Consider the use of the autopen in the final days of Biden’s presidency. According to the New York Times, aides used an autopen to sign dozens of midnight pardons and over 4,000 commutations, an unprecedented action. Biden insisted he had authorized the decisions orally. But who confirmed his competence to do so? Did Dr. O’Connor sign off? Did Bernal or Tomasini decide which clemency petitions were approved? Who was in the room when those decisions were made? And more importantly, who actually made them?
The question of executive capacity is not new. Woodrow Wilson’s wife, Edith, effectively ran the White House for over a year after Wilson’s stroke. Reagan’s inner circle quietly managed operations during his 1987 memory lapses. But in both cases, the public was eventually informed. Biden’s case, if the allegations prove true, would represent the first time in US history that a President’s incapacitation was deliberately hidden while aides and family governed in his name.
That hypothesis is not far-fetched. Biden’s disastrous June 2024 debate performance against Trump made his decline undeniable. He appeared confused, halted mid-sentence, and forgot basic facts. Within three weeks, Democrats forced him to withdraw from the race, replacing him with Kamala Harris. The party’s about-face was so abrupt that critics called it a “coup by resignation.” For months, these same Democrats had sworn Biden was “sharp as ever.” What changed? Not his condition, he didn’t suddenly lose cognitive function on June 27. What changed was the calculus of risk. Democrats decided that continuing the charade would cost them the White House.
The Oversight Committee’s investigation, led by Chairman James Comer, is not merely about classified documents or clemency logs. It is about who was actually exercising power inside the Biden White House. If unelected aides made decisions that the President was incapable of making, and if those same aides now plead the Fifth to avoid admitting it, we are dealing with more than bad optics. We are dealing with an illegal transfer of executive power.
To the skeptics: imagine this were the Trump administration.

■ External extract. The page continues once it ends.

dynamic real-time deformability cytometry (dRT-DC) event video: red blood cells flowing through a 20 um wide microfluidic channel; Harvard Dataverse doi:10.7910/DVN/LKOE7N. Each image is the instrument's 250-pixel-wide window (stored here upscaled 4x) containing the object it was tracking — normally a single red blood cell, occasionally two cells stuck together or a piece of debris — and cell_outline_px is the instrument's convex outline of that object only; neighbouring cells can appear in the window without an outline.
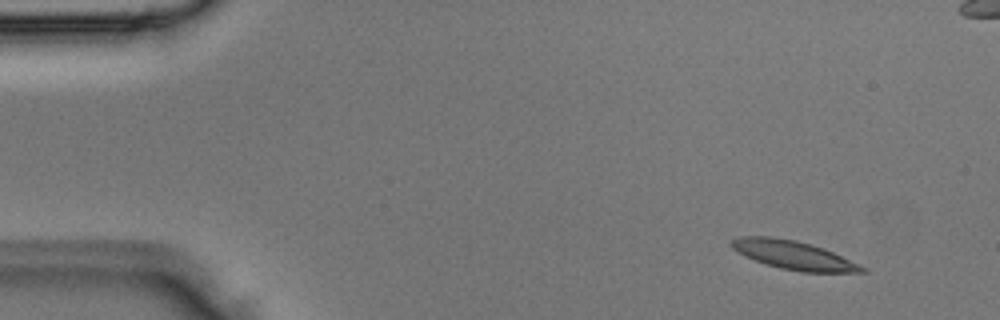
{"species": "Egyptian fruit bat (a non-hibernating species)", "species_latin": "Rousettus aegyptiacus", "temperature_condition": "room temperature", "stored_images_in_passage": 4, "camera_frame_rate_fps": 3000, "um_per_image_px": 0.085, "animal": {"sex": "male"}, "frame": {"image": 1, "passage_image": 1, "time_ms": 0.0, "image_size_px": [1000, 320], "cell_outline_px": [[868, 272], [800, 272], [780, 268], [756, 260], [736, 252], [728, 244], [732, 240], [740, 236], [772, 236], [796, 240], [824, 248], [860, 264], [868, 268]], "centroid_in_image_um": [67.46, 21.67], "position_along_channel_um": 17.5, "area_um2": 21.85}}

Imagine Jared Kushner and Ivanka Trump refused to answer whether the President was mentally fit or whether they signed pardons without his knowledge. Imagine Trump’s doctor, Ronny Jackson, refusing to say whether Trump understood the documents he was authorizing. The outrage would be instant, bipartisan, and justified. Why is this different?
The Constitution offers mechanisms for addressing presidential incapacity. The 25th Amendment allows for a transfer of power when the President is unable to discharge his duties. But that process requires transparency and formal declarations. It does not authorize backroom arrangements where staffers and spouses act in place of the President without public knowledge or legal authority.
Those defending Biden’s aides claim they are simply protecting themselves from political prosecution. But that argument collapses under one simple question: If Joe Biden was fit to serve, why won’t anyone say so?
The silence is deafening. The pleas for immunity are telling. And the image of three senior aides refusing to speak about a man who was Commander in Chief until just months ago is damning. Whether through deliberate deception or cowardly complicity, Biden’s inner circle has refused to tell the American people the truth.
And that raises the final question: What are they afraid of?